Only in healthcare is that even possible. “Zero value” occurs when healthcare is harmful—and you, the patient or purchaser, pay extra for the privilege of that harm. This is the issue currently facing employers and other purchasers paying out of their own pockets when a hospital commits an error that results in injury, infection or other harm to a patient. It’s backwards and incomprehensible, but healthcare purchasers are at the mercy of these zero value “hidden surcharges.” The payer gets the bill for the added length of stay and treatment of the infection or the medication error, even if they were preventable. This is common, and it’s not cheap.
The Leapfrog Group created the
Hidden Surcharge Calculator, which estimates that, on average, an employer pays approximately $8,000 per hospital admission for errors, injuries, accidents and infections. The calculator was
recently awarded a “Certificate of Validation Seal” by the Care Innovations Validation Institute, an organization established by Intel and GE to rate healthcare tools, plans and vendors to help industry consumers make educated choices. The Hidden Surcharge Calculator is free and allows plans and employers to determine surcharges they pay for their covered lives.

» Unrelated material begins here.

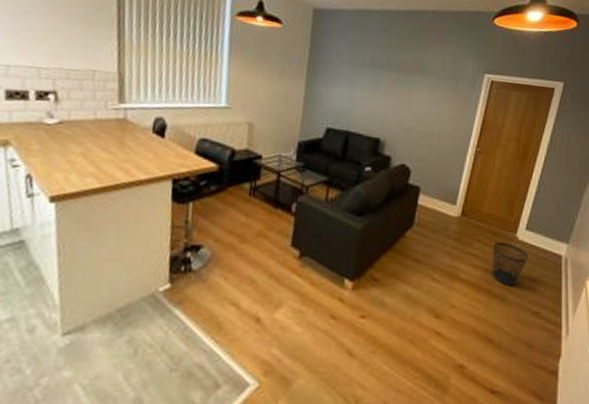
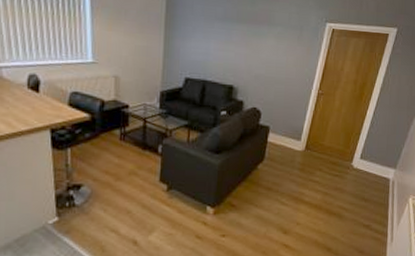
wastebasket: present [492,242,528,287] -> none [331,170,361,206]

To build on the findings from the calculator, Leapfrog crafted additional tools to help purchasers apply their leverage with hospitals in their communities, communicate effectively with their employees about patient safety and try to reduce some of these shocking surcharges. So we launched the
Hospital Safety Score Purchaser Toolkit, also free, created with the support of a grant from the
Robert Wood Johnson Foundation. The toolkit is being released at a crucial time of year—the beginning of open enrollment season. We know that employers want to help their employees make the best decisions about their healthcare, and we hope that our toolkit will foster genuine conversations on these issues.
We include downloadable “plug-and-play” communications, including newsletter articles, internal memos template emails and even sample tweets. Messages educate employees about the problem of patient safety and what they can do to protect themselves and their families. It provides background and instructions for using the
Hospital Safety Score, letter grades that assess the safety of general hospitals. There’s also a series of whiteboard videos that explain the issues in plain language and can be downloaded at no cost.
Just as importantly, we want to encourage purchasers to use their own leverage to effect change. Despite the harm to employees and expense to the bottom line, patient safety is rarely observable in claims data. Purchasers have to rely on hospitals to voluntarily report on safety to the
Leapfrog Hospital Survey. By putting pressure on hospitals to publicly report to Leapfrog, healthcare purchasers can ensure that transparency and accountability are at the top of every hospital’s agenda. The toolkit offers suggestions on joining local business coalitions on health to maximize regional leverage, communicating with hospitals and getting needed provisions in contract language with plans.
Value-based purchasing is nonsensical when value is less than zero, so plans and purchasers need to be more aggressive on patient safety. Otherwise, payment reform loses its
raison d’etre.
Because the safety problem is so large and hard to pinpoint, many payers just give up. The Purchaser Toolkit, Hospital Safety Score and Surcharge Calculator are meant to provide them with concrete steps that will make a difference immediately.